Miguel Berger [@MiguelBergerAA Twitter]

Hungary’s decision to block a European Union statement criticising China’s Hong Kong policy was condemned on Friday (4 June) by a senior Germany official, who said the EU’s common foreign and security policy was being undermined by a failure of unanimity.

“Hungary again blocked an EU statement on Hong Kong. Three weeks ago it was on Middle East. Common foreign and security policy cannot work on the basis of a blocking policy,” German Foreign Office State Secretary Miguel Berger wrote on Twitter.

“We need a serious debate on ways to manage dissent, including qualified majority voting.”

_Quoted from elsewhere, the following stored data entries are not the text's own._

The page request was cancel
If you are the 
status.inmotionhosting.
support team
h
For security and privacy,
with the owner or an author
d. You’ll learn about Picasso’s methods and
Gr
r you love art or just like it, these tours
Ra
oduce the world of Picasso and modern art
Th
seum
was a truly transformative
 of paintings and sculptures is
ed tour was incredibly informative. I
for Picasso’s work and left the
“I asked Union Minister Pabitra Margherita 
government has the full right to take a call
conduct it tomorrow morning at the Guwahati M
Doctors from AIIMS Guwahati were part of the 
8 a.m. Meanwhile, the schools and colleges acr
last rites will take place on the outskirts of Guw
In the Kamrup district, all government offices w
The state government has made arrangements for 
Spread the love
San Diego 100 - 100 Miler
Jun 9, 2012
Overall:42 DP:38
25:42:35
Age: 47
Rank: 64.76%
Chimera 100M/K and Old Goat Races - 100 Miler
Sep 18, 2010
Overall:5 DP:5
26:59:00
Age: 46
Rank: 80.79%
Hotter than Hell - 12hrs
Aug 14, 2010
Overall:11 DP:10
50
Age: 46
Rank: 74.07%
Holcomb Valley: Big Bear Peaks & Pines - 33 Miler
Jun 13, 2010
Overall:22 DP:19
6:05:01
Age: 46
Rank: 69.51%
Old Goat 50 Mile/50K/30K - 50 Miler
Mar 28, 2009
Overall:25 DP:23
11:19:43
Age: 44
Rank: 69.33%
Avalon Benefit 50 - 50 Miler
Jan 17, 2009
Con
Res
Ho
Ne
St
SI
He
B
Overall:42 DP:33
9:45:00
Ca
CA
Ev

Hungary blocked an EU statement in April criticising China’s new security law in Hong Kong, undermining the bloc’s efforts to confront Beijing’s curbing of freedoms in the former British colony.

Last month, Budapest refused to ratify a new EU trade and development accord with African, Caribbean and Pacific countries, as well as declining to support an EU call for a ceasefire in violence between Israel and the Palestinians.

Diplomat: EU could seek to bypass Hungary after series of vetoes

The EU could begin issuing statements on behalf of 26 members rather than all 27 following a series of vetoes by Hungary on a range of issues, an EU diplomat told journalists on Friday (21 May).

As part of Prime Minister Viktor Orbán’s quest to promote what he describes as traditional Christian family values, Budapest has also pushed against any use of the phrase “gender equality” in EU statements.

The European Commission on Friday declined to comment on the latest veto.

Frustration that one member state is able to block joint EU positions on international issues has long been present, but previous attempts to replace requirements for unanimous decisions with a simple majority have failed.

Still, for as long as EU countries hope to be able to agree a joint position behind closed doors, they usually tend to shy away from naming and shaming their peers in public.

The comments from Berlin indicate growing frustration with Budapest, which is increasingly emboldened to clash with the bloc on key principles of liberal Western democracies.